Hüseyin Keskin Dede'den Nefesler ve Duvaz-ı İmam'lar






















Kayıtlar ve Arşiv: Metin Özdemir


Hüseyin Keskin Dede
Hüseyin Keskin Dede - Büyük Alevi Mitingi - İzmir
Fotoğraf: İsmail Karamanav

Metin ÖZDEMİR

3 Mart 2013 Pazar

KAYBOLAN ALEVİ YERLEŞİMLERİ - SARICIK

Kaybolan Alevi Yerleşimleri / Sarıcık Köyü
   
   Sandıklı yöresi, Alevilik inancının geçmişten bugüne yoğun olarak yaşatıldığı ve dergahların çok fazla sayıda olduğu yerler arasındadır. Yalnız günümüzde bu dergahlardan pek azı işlevini yerine getirmektedir. Geçmişte çok daha fazla yerleşim alanında Alevilik sürdürülürken, şimdi bu sayı "üç can, bir cem" olacak kadar azalmıştır. Sayıları azda olsa, bu kültürü sürdüren, inancı sıcak tutan insanları, içinde barındıran köyler, yerleşim yerleri olmakla beraber eskiden yerleşim alanı olan yalnız günümüzde kaybolmuş, taş üstünde taş kalmamış köyler, yerleşim yerleri de vardır.

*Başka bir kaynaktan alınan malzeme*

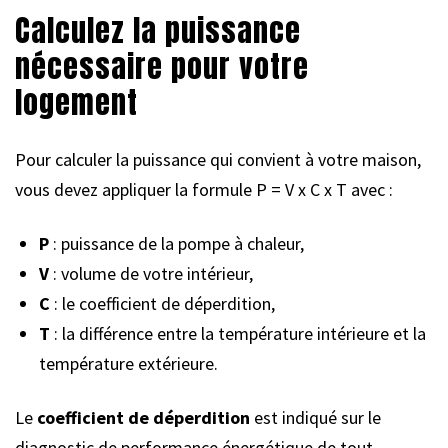
Calculez la puissance
nécessaire pour votre
logement
Pour calculer la puissance qui convient à votre maison,
vous devez appliquer la formule P = V x C x T avec :
P
: puissance de la pompe à chaleur,
V
: volume de votre intérieur,
C
: le coefficient de déperdition,
T
: la différence entre la température intérieure et la
température extérieure.
Le
coefficient de déperdition
est indiqué sur le
diagnostic de performance énergétique de tout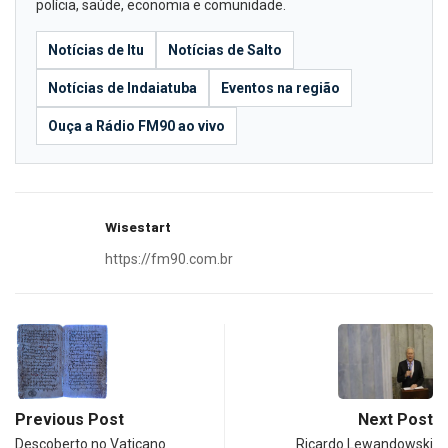
polícia, saúde, economia e comunidade.
Notícias de Itu
Notícias de Salto
Notícias de Indaiatuba
Eventos na região
Ouça a Rádio FM90 ao vivo
Wisestart
https://fm90.com.br
Previous Post
Next Post
Descoberto no Vaticano
Ricardo Lewandowski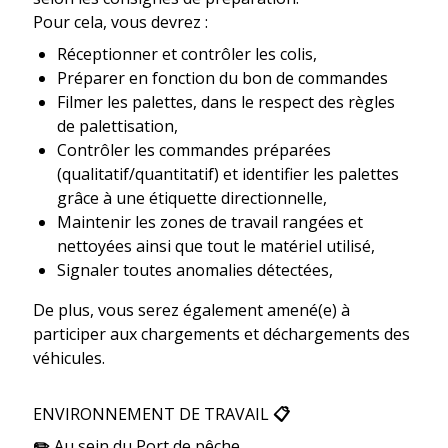
Pour cela, vous devrez :
Réceptionner et contrôler les colis,
Préparer en fonction du bon de commandes
Filmer les palettes, dans le respect des règles
de palettisation,
Contrôler les commandes préparées
(qualitatif/quantitatif) et identifier les palettes
grâce à une étiquette directionnelle,
Maintenir les zones de travail rangées et
nettoyées ainsi que tout le matériel utilisé,
Signaler toutes anomalies détectées,
De plus, vous serez également amené(e) à
participer aux chargements et déchargements des
véhicules.
ENVIRONNEMENT DE TRAVAIL
📋
✏️
Au sein du Port de pêche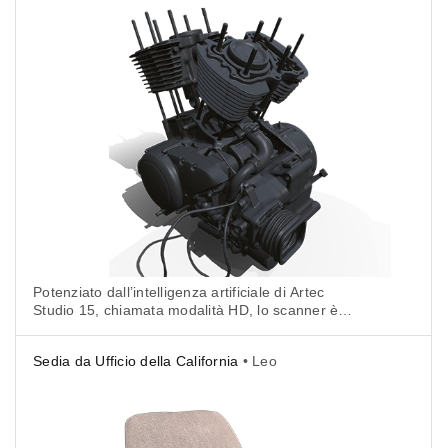
Potenziato dall’intelligenza artificiale di Artec
Studio 15, chiamata modalità HD, lo scanner è
riuscito a catturare tutti i piccoli dettagli del motore
in alta risoluzione senza l’aiuto di spray o marcatori.
Sedia da Ufficio della California
• Leo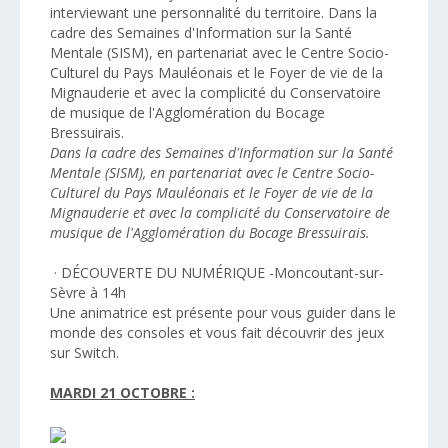
interviewant une personnalité du territoire. Dans la
cadre des Semaines d'Information sur la Santé
Mentale (SISM), en partenariat avec le Centre Socio-
Culturel du Pays Mauléonais et le Foyer de vie de la
Mignauderie et avec la complicité du Conservatoire
de musique de l'Agglomération du Bocage
Bressuirais.
Dans la cadre des Semaines d'Information sur la Santé
Mentale (SISM), en partenariat avec le Centre Socio-
Culturel du Pays Mauléonais et le Foyer de vie de la
Mignauderie et avec la complicité du Conservatoire de
musique de l'Agglomération du Bocage Bressuirais.
· DÉCOUVERTE DU NUMÉRIQUE -Moncoutant-sur-
Sèvre à 14h
Une animatrice est présente pour vous guider dans le
monde des consoles et vous fait découvrir des jeux
sur Switch.
MARDI 21 OCTOBRE :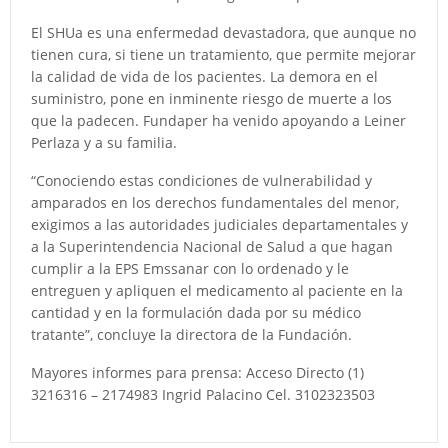
El SHUa es una enfermedad devastadora, que aunque no
tienen cura, si tiene un tratamiento, que permite mejorar
la calidad de vida de los pacientes. La demora en el
suministro, pone en inminente riesgo de muerte a los
que la padecen. Fundaper ha venido apoyando a Leiner
Perlaza y a su familia.
“Conociendo estas condiciones de vulnerabilidad y
amparados en los derechos fundamentales del menor,
exigimos a las autoridades judiciales departamentales y
a la Superintendencia Nacional de Salud a que hagan
cumplir a la EPS Emssanar con lo ordenado y le
entreguen y apliquen el medicamento al paciente en la
cantidad y en la formulación dada por su médico
tratante”, concluye la directora de la Fundación.
Mayores informes para prensa: Acceso Directo (1)
3216316 – 2174983 Ingrid Palacino Cel. 3102323503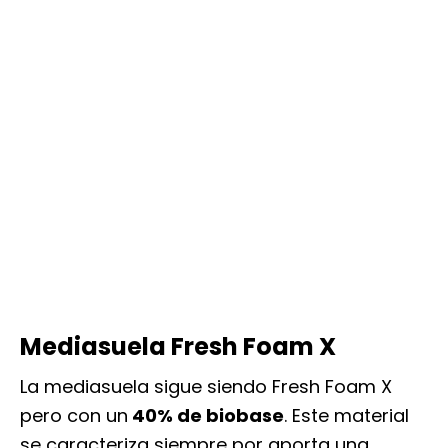
Mediasuela Fresh Foam X
La mediasuela sigue siendo Fresh Foam X
pero con un
40% de biobase
. Este material
se caracteriza siempre por aporta una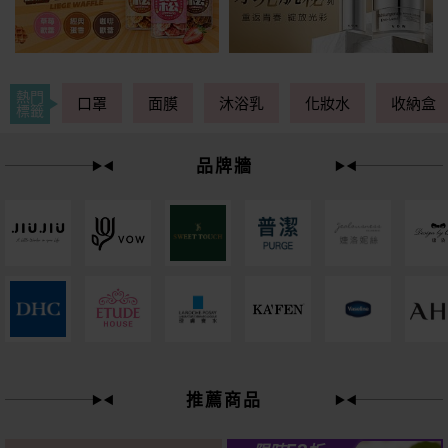
熱門
口罩
面膜
沐浴乳
化妝水
收納盒
標籤
品牌牆
下單
立刻送
推薦商品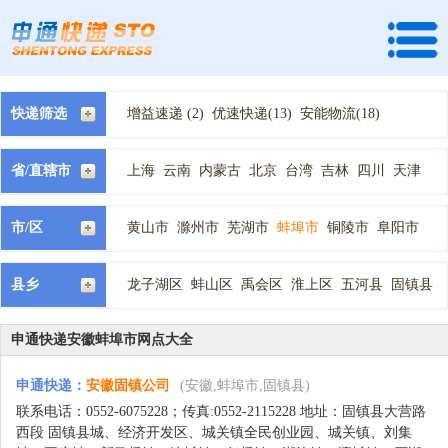
快递筛选
增益速递 (2)
优速快递(13)
安能物流(18)
快捷快递(4)
全峰快递(14)
龙邦速运 (4)
天地华宇 (3)
速尔快递(6)
宅急送快递(14)
省/直辖市
上海
云南
内蒙古
北京
台湾
吉林
四川
天津
中通快递(15)
国通快递(26)
韵达快递(10)
宁夏
安徽
山东
山西
广东
广西
新疆
江苏
江西
德邦物流(6)
顺丰快递(2)
天天快递(9)
河北
河南
浙江
海南
湖北
湖南
甘肃
福建
西藏
市/区
黄山市
滁州市
芜湖市
蚌埠市
铜陵市
阜阳市
百世汇通快递(19)
申通快递(4)
圆通快递(3)
贵州
辽宁
重庆
陕西
青海
黑龙江
马鞍山市
淮南市
淮北市
宣城市
宿州市
池州市
优速物流 (4)
佳吉快递 (2)
圆通速递 (3)
安庆市
亳州市
六安市
合肥市
百世快运(2)
县乡
龙子湖区
蚌山区
禹会区
淮上区
五河县
固镇县
怀远县
申通快递安徽蚌埠市网点大全
申通快递
：
安徽固镇公司
(安徽,蚌埠市,固镇县)
联系电话：0552-6075228；传真:0552-2115228 地址：固镇县大营路
西段 固镇县城、经济开发区、城关镇全民创业园、城关镇、刘集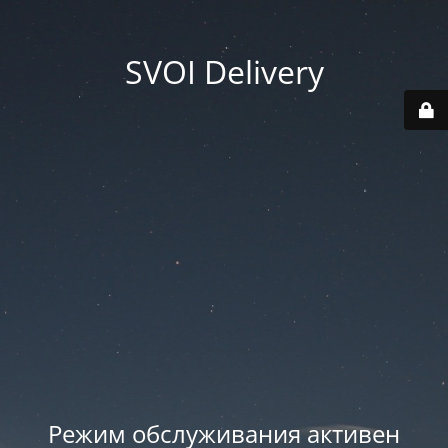
SVOI Delivery
Режим обслуживания активен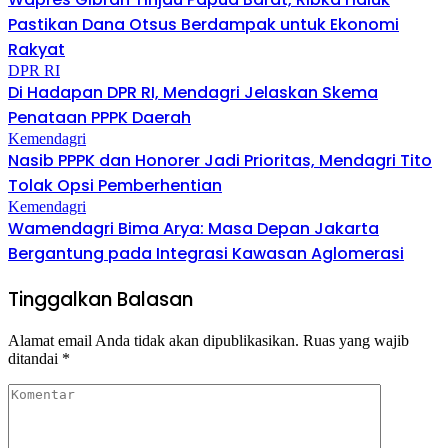
Pastikan Dana Otsus Berdampak untuk Ekonomi
Rakyat
DPR RI
Di Hadapan DPR RI, Mendagri Jelaskan Skema
Penataan PPPK Daerah
Kemendagri
Nasib PPPK dan Honorer Jadi Prioritas, Mendagri Tito
Tolak Opsi Pemberhentian
Kemendagri
Wamendagri Bima Arya: Masa Depan Jakarta
Bergantung pada Integrasi Kawasan Aglomerasi
Tinggalkan Balasan
Alamat email Anda tidak akan dipublikasikan.
Ruas yang wajib
ditandai
*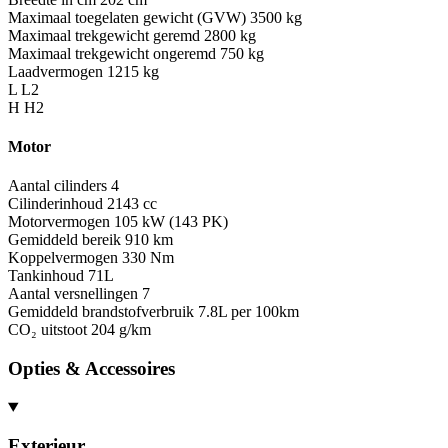
Maximaal toegelaten gewicht (GVW)
3500 kg
Maximaal trekgewicht geremd
2800 kg
Maximaal trekgewicht ongeremd
750 kg
Laadvermogen
1215 kg
L
L2
H
H2
Motor
Aantal cilinders
4
Cilinderinhoud
2143 cc
Motorvermogen
105 kW (143 PK)
Gemiddeld bereik
910 km
Koppelvermogen
330 Nm
Tankinhoud
71L
Aantal versnellingen
7
Gemiddeld brandstofverbruik
7.8L per 100km
CO₂ uitstoot
204 g/km
Opties & Accessoires
Exterieur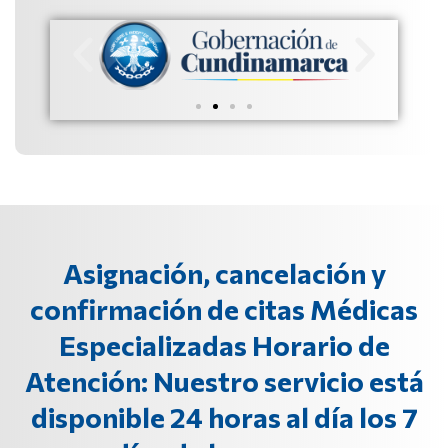
Asignación, cancelación y
confirmación de citas Médicas
Especializadas Horario de
Atención: Nuestro servicio está
disponible 24 horas al día los 7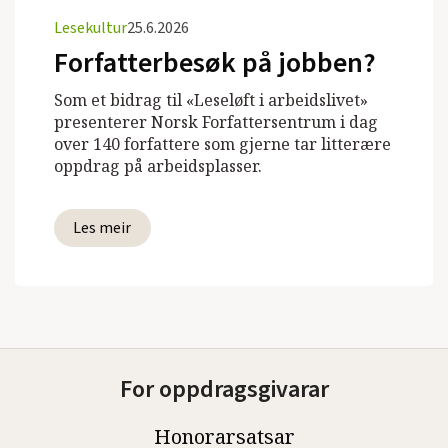
Lesekultur
25.6.2026
Forfatterbesøk på jobben?
Som et bidrag til «Leseløft i arbeidslivet»
presenterer Norsk Forfattersentrum i dag
over 140 forfattere som gjerne tar litterære
oppdrag på arbeidsplasser.
Les meir
For oppdragsgivarar
Honorarsatsar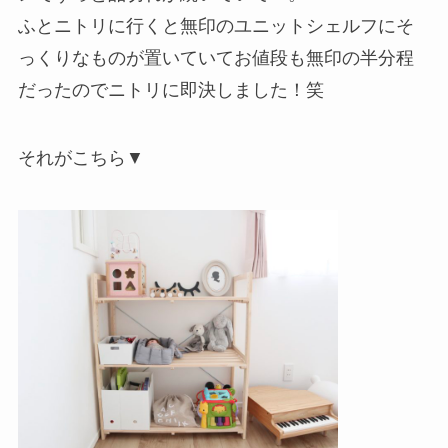
ふとニトリに行くと無印のユニットシェルフにそ
っくりなものが置いていてお値段も無印の半分程
だったのでニトリに即決しました！笑
それがこちら▼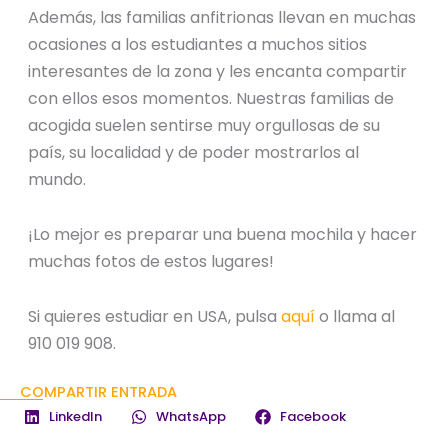
Además, las familias anfitrionas llevan en muchas
ocasiones a los estudiantes a muchos sitios
interesantes de la zona y les encanta compartir
con ellos esos momentos. Nuestras familias de
acogida suelen sentirse muy orgullosas de su
país, su localidad y de poder mostrarlos al
mundo.
¡Lo mejor es preparar una buena mochila y hacer
muchas fotos de estos lugares!
Si quieres estudiar en USA, pulsa
aquí
o llama al
910 019 908.
COMPARTIR ENTRADA
LinkedIn
WhatsApp
Facebook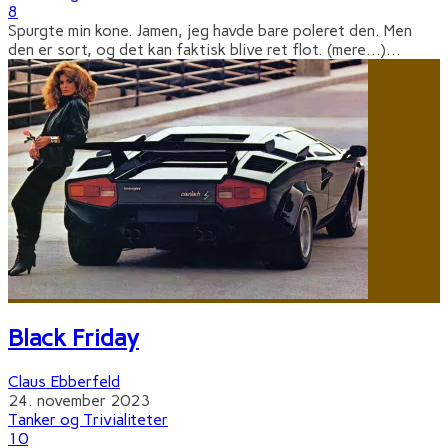
8
Spurgte min kone. Jamen, jeg havde bare poleret den. Men
den er sort, og det kan faktisk blive ret flot. (mere…)
...
Black Friday
Claus Ebberfeld
24. november 2023
Tanker og Trivialiteter
10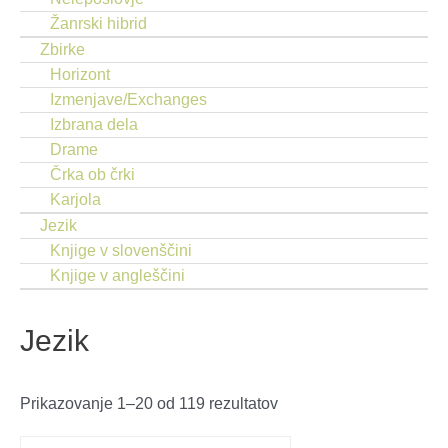
Žanrski hibrid
Zbirke
Horizont
Izmenjave/Exchanges
Izbrana dela
Drame
Črka ob črki
Karjola
Jezik
Knjige v slovenščini
Knjige v angleščini
Jezik
Razvrščeno
Prikazovanje 1–20 od 119 rezultatov
po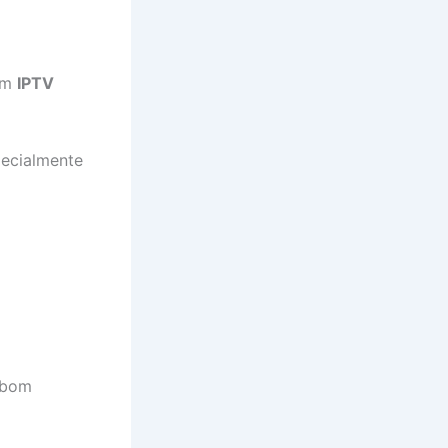
com
IPTV
pecialmente
 bom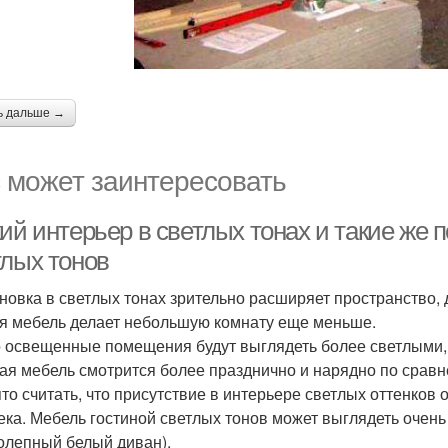
ь дальше →
 может заинтересовать
кий интерьер в светлых тонах и такие же
тлых тонов
новка в светлых тонах зрительно расширяет пространство, 
я мебель делает небольшую комнату еще меньше.
 освещенные помещения будут выглядеть более светлыми, е
ая мебель смотрится более празднично и нарядно по сравне
то считать, что присутствие в интерьере светлых оттенко
ека. Мебель гостиной светлых тонов может выглядеть очень
олепный белый диван).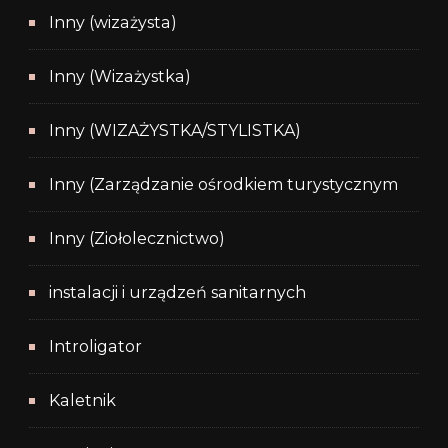
Inny (wizażysta)
Inny (Wizażystka)
Inny (WIZAŻYSTKA/STYLISTKA)
Inny (Zarządzanie ośrodkiem turystycznym
Inny (Ziołolecznictwo)
instalacji i urządzeń sanitarnych
Introligator
Kaletnik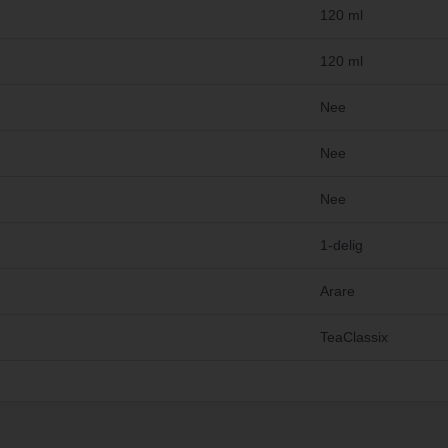
120 ml
120 ml
Nee
Nee
Nee
1-delig
Arare
TeaClassix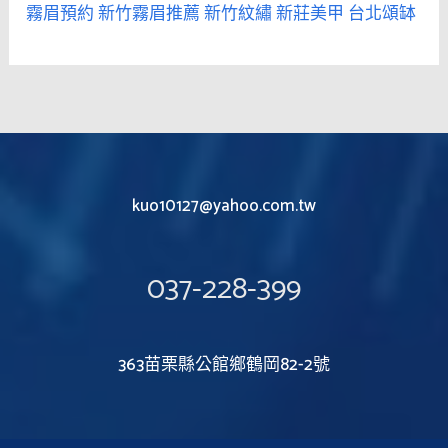
霧眉預約
新竹霧眉推薦
新竹紋繡
新莊美甲
台北頌缽
kuo10127@yahoo.com.tw
037-228-399
363苗栗縣公館鄉鶴岡82-2號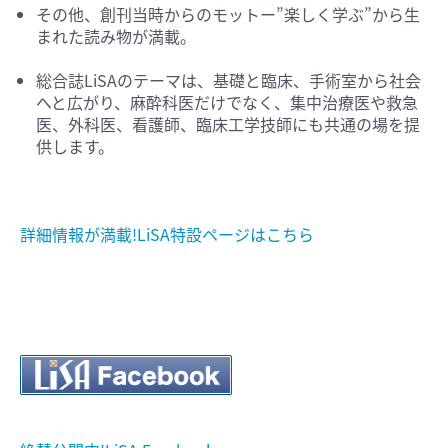
その他、創刊当時からのモットー”楽しく学ぶ”から生
まれた読み物が満載。
総合誌LiSAのテーマは、基礎と臨床、手術室から社会
へと広がり、麻酔科医だけでなく、集中治療医や救急
医、外科医、看護師、臨床工学技師にも共通の場を提
供します。
詳細情報が満載!LiSA特設ページはこちら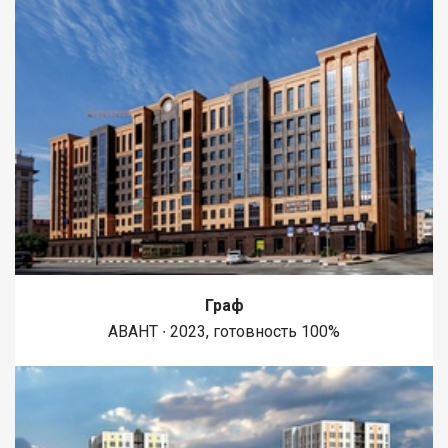
капиталом. Эксклюзивный договор
Граф
АВАНТ ∙ 2023, готовность 100%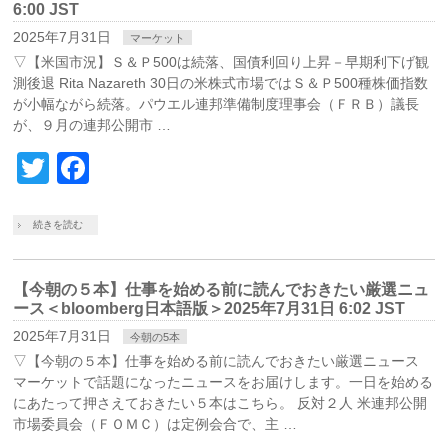
6:00 JST
2025年7月31日
マーケット
▽【米国市況】Ｓ＆Ｐ500は続落、国債利回り上昇－早期利下げ観
測後退 Rita Nazareth 30日の米株式市場ではＳ＆Ｐ500種株価指数
が小幅ながら続落。パウエル連邦準備制度理事会（ＦＲＢ）議長
が、９月の連邦公開市 …
Twitter
Facebook
続きを読む
【今朝の５本】仕事を始める前に読んでおきたい厳選ニュ
ース＜bloomberg日本語版＞2025年7月31日 6:02 JST
2025年7月31日
今朝の5本
▽【今朝の５本】仕事を始める前に読んでおきたい厳選ニュース
マーケットで話題になったニュースをお届けします。一日を始める
にあたって押さえておきたい５本はこちら。 反対２人 米連邦公開
市場委員会（ＦＯＭＣ）は定例会合で、主 …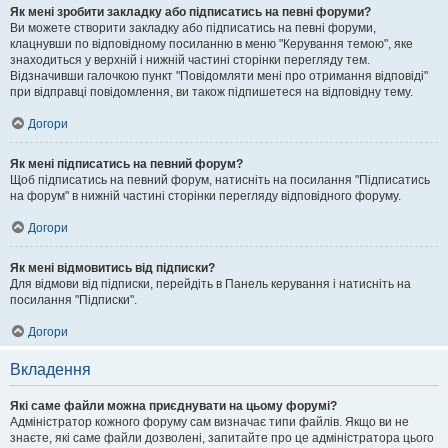
Як мені зробити закладку або підписатись на певні форуми?
Ви можете створити закладку або підписатись на певні форуми,
клацнувши по відповідному посиланню в меню "Керування темою", яке
знаходиться у верхній і нижній частині сторінки перегляду тем.
Відзначивши галочкою пункт "Повідомляти мені про отримання відповіді"
при відправці повідомлення, ви також підпишетеся на відповідну тему.
Догори
Як мені підписатись на певний форум?
Щоб підписатись на певний форум, натисніть на посилання "Підписатись
на форум" в нижній частині сторінки перегляду відповідного форуму.
Догори
Як мені відмовитись від підписки?
Для відмови від підписки, перейдіть в Панель керування і натисніть на
посилання "Підписки".
Догори
Вкладення
Які саме файли можна приєднувати на цьому форумі?
Адміністратор кожного форуму сам визначає типи файлів. Якщо ви не
знаєте, які саме файли дозволені, запитайте про це адміністратора цього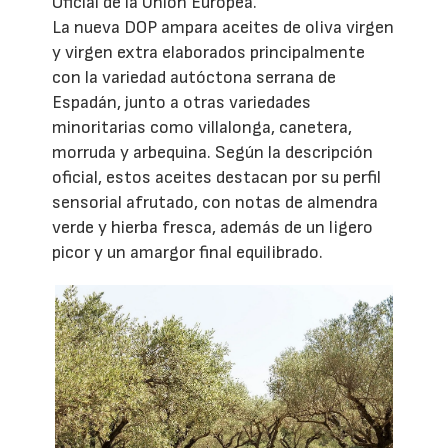
Oficial de la Unión Europea.
La nueva DOP ampara aceites de oliva virgen
y virgen extra elaborados principalmente
con la variedad autóctona serrana de
Espadán, junto a otras variedades
minoritarias como villalonga, canetera,
morruda y arbequina. Según la descripción
oficial, estos aceites destacan por su perfil
sensorial afrutado, con notas de almendra
verde y hierba fresca, además de un ligero
picor y un amargor final equilibrado.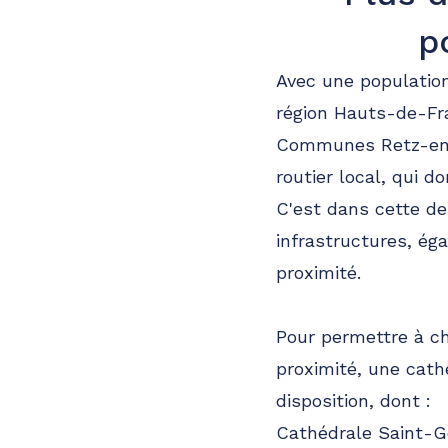
p
Avec une populatio
région Hauts-de-Fra
Communes Retz-en-Va
routier local, qui d
C'est dans cette d
infrastructures, ég
proximité.
Pour permettre à ch
proximité, une cath
disposition, dont :
Cathédrale Saint-G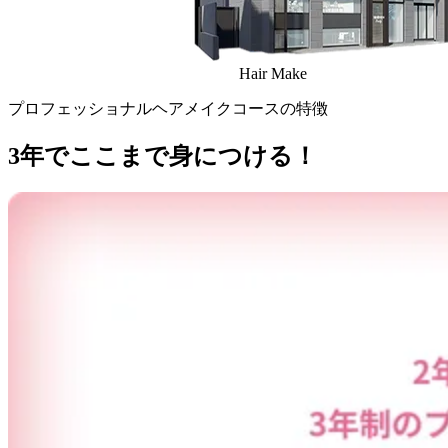
Hair
Make
プロフェッショナルヘアメイクコースの特徴
3年でここまで身につける！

   Afyonkarahisar'ın Sandıklı ilçesi sınırları içerisinde yer alan, özellikle Selçik Köyü'nün yerleşim alanına daha yakın olan Sarıcık ve Mastanini adlarıyla bilinen eski köylerde günümüzde yerleşim yoktur. Selçik Köyü civarındaki eski köylerden Sarıcık; Karadeli mevkisinde, Mastanini; Soğancı mevkisinde bugünkü bilinen mevki adlarıyla bilinmektedir. Sarıcık ve Mastanini bugün Selçik Köyü ve civarında birer mevki isimleri olarak bilinse de geçmişte buralarda ayrı ayrı köyler, o toprakların üzerinde yaşayan insanlar vardı. Her birinin farklı yaşamları, birlikte oluşturdukları değerleri, kültürleri ve yaşattıkları inançları vardı.

   Sarıcık Köyü; Saracık, Sarıcaköy, adlarıyla geçmişte Sandıklı köyleri arasında yer alan fakat günümüzde yerleşim yeri olmayan dağılmış, kaybolmuş bir köyümüzdür. Günümüzde Sarıcık, Selçik ve Bekteş köyleri arasında yer alan Karadeli mevkisinde bulunmaktadır. Sarıcıkta bulunan bir çok mağara ve buranın geçmişte yerleşim alanı olduğunu gösteren temel ve yapı izleri görülmektedir.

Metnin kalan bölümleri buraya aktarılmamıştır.